Thank Wy~ for the link. is this something I could use and would this be all i need plus batteries? if so the price is very reasonable.

http://www.sunelec.com/index.php?main_page=pv_systems&id=1209&type=OFFG


----------



## gwest (Oct 9, 2008)

You can also try www.wholesalesolar.com for panels,inverters etc.


----------



## wy_white_wolf (Oct 14, 2004)

themamahen said:


> Thank Wy~ for the link. is this something I could use and would this be all i need plus batteries? if so the price is very reasonable.
> 
> http://www.sunelec.com/index.php?main_page=pv_systems&id=1209&type=OFFG


If all you're looking for is to power lighting then that is way to big. It would be the size for a small to med cabin. For just lighting look at there 200-400watt kits.

at minimum for that system you would also need:

Batteries - I wouldn't get the ones they have listed and get them locally. Also try to keep them down to a single string instead of the 2 strings that they are suggesting. (24V @ 450AH) 

Mounting for the panels - Thin film panels cost higher for mounting because of the size.

Conduit - They supply wiring but not the conduit needed to run from the panels to inside.

Permits - yep, I think even Idaho requires permits for off-grid systems

Someone qualified to install - This I don't know what Idaho's requirements are.

Good luck
WWW


----------
§
> Problems to work on
A – Do these statements agree with the solar power thread? Answer yes or no for each, and quote the deciding words. (i) The supplier provides the conduit for running wiring from the panels to inside. (ii) The reply advises keeping the batteries to one string. (iii) The reply states Idaho's requirements for who may install the system.
B – Reproduce the passage of the solar power thread starting with "at minimum for" and going on through "of the size.".
§
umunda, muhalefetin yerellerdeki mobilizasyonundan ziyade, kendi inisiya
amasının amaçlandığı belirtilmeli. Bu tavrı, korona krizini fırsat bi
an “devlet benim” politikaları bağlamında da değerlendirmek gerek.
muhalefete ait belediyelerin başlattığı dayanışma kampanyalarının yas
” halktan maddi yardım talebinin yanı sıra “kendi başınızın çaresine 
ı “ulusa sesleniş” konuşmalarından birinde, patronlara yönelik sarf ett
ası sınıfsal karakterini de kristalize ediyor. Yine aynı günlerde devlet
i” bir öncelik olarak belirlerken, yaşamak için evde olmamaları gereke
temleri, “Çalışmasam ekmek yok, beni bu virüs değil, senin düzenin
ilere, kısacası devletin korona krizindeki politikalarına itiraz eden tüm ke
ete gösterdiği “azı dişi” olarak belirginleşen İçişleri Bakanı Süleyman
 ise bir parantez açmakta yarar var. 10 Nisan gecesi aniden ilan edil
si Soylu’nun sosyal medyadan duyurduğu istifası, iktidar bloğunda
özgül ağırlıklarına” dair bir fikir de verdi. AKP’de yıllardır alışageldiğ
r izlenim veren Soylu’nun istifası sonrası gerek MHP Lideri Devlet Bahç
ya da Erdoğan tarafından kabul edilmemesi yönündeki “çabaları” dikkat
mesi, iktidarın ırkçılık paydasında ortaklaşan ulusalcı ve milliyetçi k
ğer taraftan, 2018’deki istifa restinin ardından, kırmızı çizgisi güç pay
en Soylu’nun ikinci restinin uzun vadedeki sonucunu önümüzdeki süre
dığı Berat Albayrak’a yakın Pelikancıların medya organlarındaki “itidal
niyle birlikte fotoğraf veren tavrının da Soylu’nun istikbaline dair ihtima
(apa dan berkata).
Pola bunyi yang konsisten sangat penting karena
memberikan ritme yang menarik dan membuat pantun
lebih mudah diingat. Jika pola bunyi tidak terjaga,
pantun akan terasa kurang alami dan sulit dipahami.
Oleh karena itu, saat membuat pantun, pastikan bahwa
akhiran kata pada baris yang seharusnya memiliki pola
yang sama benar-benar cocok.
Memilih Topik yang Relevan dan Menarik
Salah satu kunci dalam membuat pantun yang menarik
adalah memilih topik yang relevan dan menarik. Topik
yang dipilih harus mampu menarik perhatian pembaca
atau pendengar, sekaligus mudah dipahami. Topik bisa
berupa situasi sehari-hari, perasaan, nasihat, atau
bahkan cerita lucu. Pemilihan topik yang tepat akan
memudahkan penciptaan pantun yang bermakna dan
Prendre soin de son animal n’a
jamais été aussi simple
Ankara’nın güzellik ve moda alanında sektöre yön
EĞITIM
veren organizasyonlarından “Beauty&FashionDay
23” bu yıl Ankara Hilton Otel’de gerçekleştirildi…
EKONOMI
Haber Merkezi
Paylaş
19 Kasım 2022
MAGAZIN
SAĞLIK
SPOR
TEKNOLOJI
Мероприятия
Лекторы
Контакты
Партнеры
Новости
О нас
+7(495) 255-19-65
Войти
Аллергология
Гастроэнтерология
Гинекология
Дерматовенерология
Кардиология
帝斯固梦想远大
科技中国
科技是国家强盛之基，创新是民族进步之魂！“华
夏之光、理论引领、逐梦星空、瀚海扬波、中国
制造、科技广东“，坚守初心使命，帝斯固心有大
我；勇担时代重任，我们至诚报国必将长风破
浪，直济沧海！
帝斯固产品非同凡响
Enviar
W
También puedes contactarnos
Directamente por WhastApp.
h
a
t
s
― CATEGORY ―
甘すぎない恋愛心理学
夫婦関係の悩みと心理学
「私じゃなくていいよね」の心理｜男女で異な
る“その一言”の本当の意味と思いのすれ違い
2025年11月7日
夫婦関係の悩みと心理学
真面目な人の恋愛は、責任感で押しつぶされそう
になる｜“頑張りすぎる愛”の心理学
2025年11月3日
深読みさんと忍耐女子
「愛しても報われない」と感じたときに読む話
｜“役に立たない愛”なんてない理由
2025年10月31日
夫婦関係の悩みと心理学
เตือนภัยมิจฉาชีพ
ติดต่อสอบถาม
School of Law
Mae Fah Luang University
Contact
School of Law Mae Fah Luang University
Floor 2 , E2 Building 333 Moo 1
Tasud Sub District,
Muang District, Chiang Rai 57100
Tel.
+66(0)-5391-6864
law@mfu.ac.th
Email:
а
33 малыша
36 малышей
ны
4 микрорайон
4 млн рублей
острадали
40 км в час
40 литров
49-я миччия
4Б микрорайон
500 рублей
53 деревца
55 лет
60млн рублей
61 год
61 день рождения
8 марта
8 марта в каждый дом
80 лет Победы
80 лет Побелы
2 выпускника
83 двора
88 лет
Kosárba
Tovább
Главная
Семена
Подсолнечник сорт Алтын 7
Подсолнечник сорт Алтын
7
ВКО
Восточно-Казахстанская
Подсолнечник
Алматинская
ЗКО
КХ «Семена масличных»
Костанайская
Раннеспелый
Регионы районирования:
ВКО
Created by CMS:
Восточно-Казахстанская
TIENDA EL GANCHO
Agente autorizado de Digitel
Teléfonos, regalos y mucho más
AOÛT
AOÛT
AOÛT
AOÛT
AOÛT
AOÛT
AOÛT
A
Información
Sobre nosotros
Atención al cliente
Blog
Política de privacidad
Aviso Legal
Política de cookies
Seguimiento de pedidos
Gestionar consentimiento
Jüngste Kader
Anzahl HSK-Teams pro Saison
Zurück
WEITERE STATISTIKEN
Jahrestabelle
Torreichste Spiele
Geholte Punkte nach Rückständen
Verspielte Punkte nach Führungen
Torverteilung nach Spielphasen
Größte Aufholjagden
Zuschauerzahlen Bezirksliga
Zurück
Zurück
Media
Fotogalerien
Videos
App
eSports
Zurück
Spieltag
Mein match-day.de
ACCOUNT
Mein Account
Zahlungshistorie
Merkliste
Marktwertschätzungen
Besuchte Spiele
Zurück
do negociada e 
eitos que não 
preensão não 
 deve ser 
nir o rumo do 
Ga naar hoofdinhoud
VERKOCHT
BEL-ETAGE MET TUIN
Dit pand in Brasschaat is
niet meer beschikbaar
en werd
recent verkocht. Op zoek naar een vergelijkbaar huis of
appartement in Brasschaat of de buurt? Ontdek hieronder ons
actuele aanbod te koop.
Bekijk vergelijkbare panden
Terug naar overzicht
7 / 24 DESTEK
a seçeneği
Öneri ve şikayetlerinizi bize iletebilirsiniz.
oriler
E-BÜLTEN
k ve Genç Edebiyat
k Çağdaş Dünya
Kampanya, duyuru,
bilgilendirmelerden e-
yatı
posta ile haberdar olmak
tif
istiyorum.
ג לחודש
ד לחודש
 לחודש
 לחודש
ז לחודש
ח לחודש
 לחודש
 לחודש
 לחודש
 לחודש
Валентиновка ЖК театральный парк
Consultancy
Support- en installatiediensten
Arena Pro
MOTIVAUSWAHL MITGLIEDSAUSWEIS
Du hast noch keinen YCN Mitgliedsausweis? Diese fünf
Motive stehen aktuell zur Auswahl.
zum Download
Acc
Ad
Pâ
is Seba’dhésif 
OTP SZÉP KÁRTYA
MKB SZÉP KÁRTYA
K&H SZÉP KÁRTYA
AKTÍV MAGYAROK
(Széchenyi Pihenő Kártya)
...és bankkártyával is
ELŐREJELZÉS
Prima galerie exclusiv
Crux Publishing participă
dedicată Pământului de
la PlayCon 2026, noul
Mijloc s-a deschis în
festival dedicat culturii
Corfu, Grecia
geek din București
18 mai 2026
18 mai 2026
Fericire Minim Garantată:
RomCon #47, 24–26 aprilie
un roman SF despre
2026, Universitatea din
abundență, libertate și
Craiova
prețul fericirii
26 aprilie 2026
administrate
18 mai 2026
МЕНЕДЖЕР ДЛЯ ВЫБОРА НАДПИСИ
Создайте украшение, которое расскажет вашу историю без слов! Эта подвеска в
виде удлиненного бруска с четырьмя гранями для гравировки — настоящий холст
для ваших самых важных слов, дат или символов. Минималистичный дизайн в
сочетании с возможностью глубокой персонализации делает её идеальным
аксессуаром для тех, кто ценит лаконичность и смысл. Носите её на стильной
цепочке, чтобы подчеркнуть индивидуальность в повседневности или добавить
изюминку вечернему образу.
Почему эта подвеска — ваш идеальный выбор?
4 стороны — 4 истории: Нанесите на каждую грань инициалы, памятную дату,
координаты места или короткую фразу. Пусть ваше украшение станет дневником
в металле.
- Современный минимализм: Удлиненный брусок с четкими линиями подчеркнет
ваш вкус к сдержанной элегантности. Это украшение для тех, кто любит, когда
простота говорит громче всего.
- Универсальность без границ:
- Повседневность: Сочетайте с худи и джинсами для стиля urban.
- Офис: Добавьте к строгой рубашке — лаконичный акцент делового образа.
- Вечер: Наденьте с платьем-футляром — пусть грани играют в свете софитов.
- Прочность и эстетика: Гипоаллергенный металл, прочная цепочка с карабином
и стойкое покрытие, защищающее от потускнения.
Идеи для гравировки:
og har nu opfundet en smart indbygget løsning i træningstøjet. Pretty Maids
§
> Responses by item number
A –
(i) No: "They supply wiring but not the conduit needed to run from the panels to inside."
(ii) Yes: "Also try to keep them down to a single string instead of the 2 strings that they are suggesting."
(iii) No: "This I don't know what Idaho's requirements are."

B –
at minimum for that system you would also need:

Batteries - I wouldn't get the ones they have listed and get them locally. Also try to keep them down to a single string instead of the 2 strings that they are suggesting. (24V @ 450AH) 

Mounting for the panels - Thin film panels cost higher for mounting because of the size.